How straight do they fly and what orientation do you put them in the pouch ?

I have only used 5/8" marbles, 9/16" steel and lead between .375 and .45 as I remember, and I can count on their consistency !

wll


----------



## Tentacle Toast (Jan 17, 2013)

They tumble, but predictably so. I've used 1/2-13 brass, with devastating results. I'd imagine they'd stop cats meowing, but be sure you can hit your mark before taking the shot. Consider using a decent air rifle, or even a .22, if local laws permit their discharge.


----------



## wll (Oct 4, 2014)

Tentacle Toast said:


> They tumble, but predictably so. I've used 1/2-13 brass, with devastating results. I'd imagine they'd stop cats meowing, but be sure you can hit your mark before taking the shot. Consider using a decent air rifle, or even a .22, if local laws permit their discharge.

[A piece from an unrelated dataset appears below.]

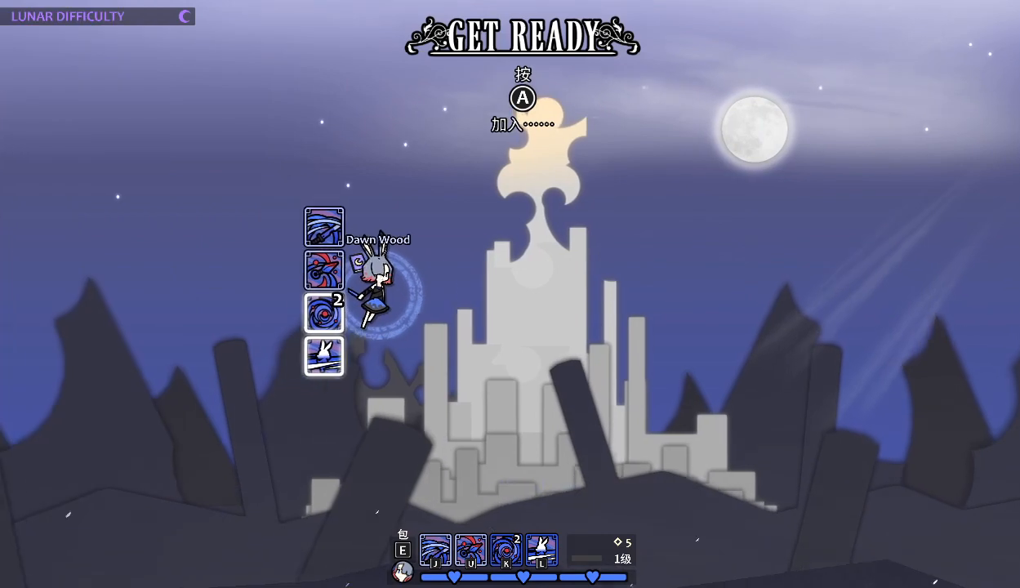
{"keys": ["d"], "events": []}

FYI ...Cats Meow is a very, very old slang term from the '30's I believe, meaning .... "the best, the greatest, the end all to be all" bla, bla bla.

No, I don't want to shoot any cats, just wondering why so many folks use 10mm hex nuts, and how do you put them in your pouch, flat ends in pouch, or hole facing out ?.

Sorry for the misunderstanding ;- )

wll


----------



## Tentacle Toast (Jan 17, 2013)

Flat ends in pouch...

....antifreeze mixed with milk works well too, so I've been told.


----------



## mr. green (Nov 3, 2012)

I don't understand how hex nuts could outperform round ball.


----------



## youcanthide (Jun 16, 2013)

Hexnuts fly as straight as any ball over catty ranges. I wouldn't use anything else now there devastating. I use M 8 nuts


----------



## oldmiser (Jan 22, 2014)

Hex Nuts will work great...just fill the center of the nut with lead.....M8 or M10..is a small game killer.....OM


----------



## youcanthide (Jun 16, 2013)

Don't even need lead mate, I've killed plenty with just plain nuts


----------



## D.Nelson (Feb 20, 2014)

Devastating for sure! Great ammo. I heard of many people using the M8s. Remember one picture of a pigeon with a big ol hole in it.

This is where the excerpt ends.